▸ TASK TO COMPLETE: Return every taxonomic line of the records below word for word, leaving out the pictures.
-------- RECORD EXTRACTS --------
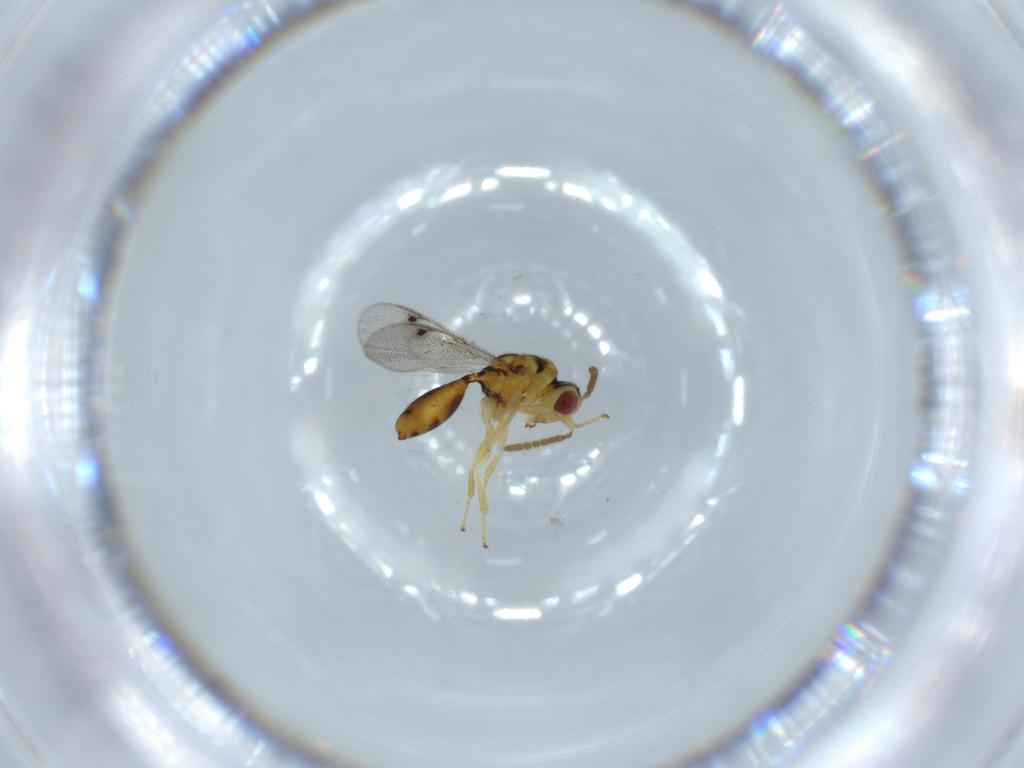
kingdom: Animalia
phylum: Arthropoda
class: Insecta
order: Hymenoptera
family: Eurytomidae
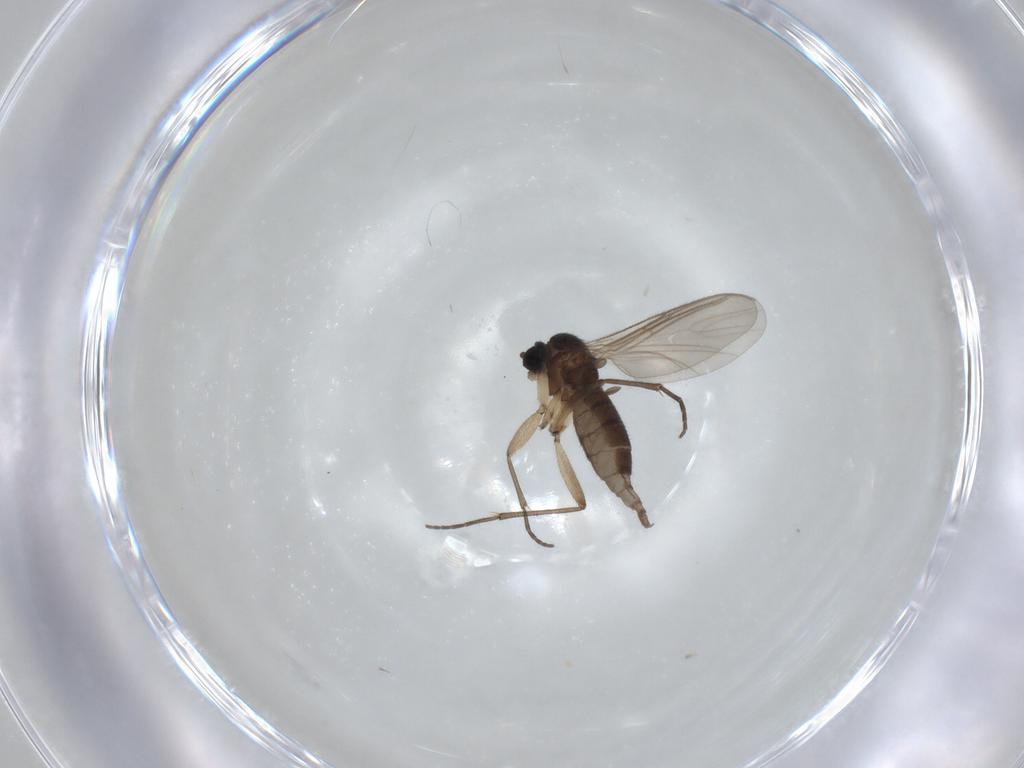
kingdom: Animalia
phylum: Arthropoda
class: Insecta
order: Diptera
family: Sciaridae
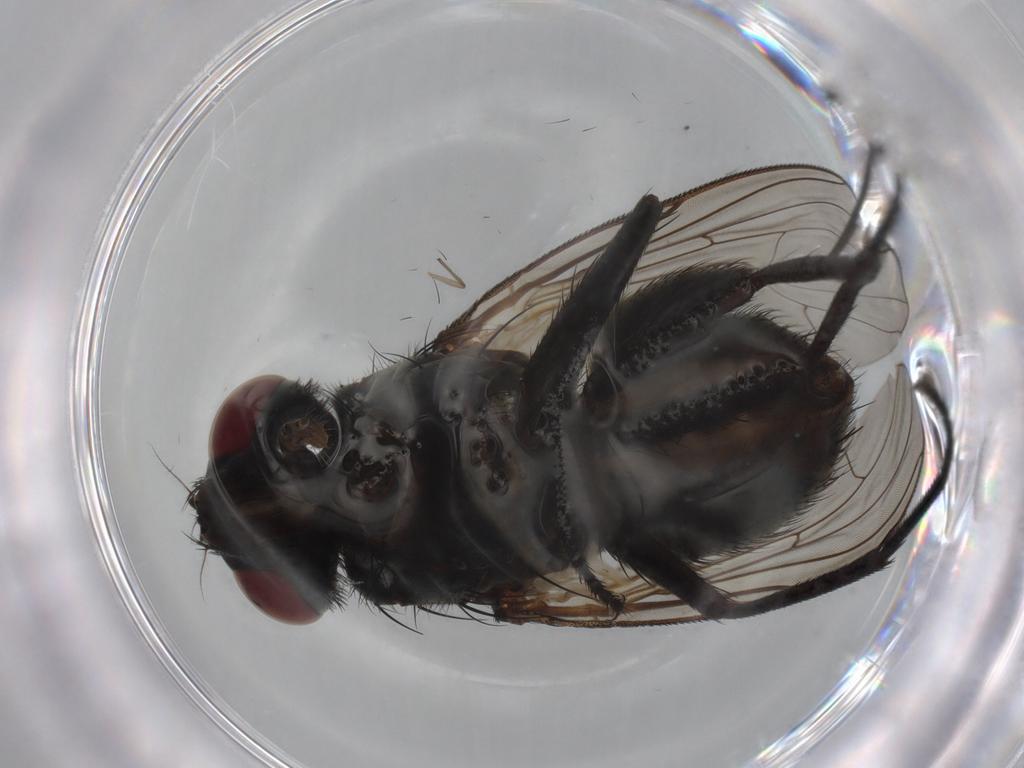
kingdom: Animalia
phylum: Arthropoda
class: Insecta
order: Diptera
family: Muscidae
--------
▸ RESPONSE TO THE EXERCISE:
kingdom: Animalia
phylum: Arthropoda
class: Insecta
order: Hymenoptera
family: Eurytomidae
kingdom: Animalia
phylum: Arthropoda
class: Insecta
order: Diptera
family: Sciaridae
kingdom: Animalia
phylum: Arthropoda
class: Insecta
order: Diptera
family: Muscidae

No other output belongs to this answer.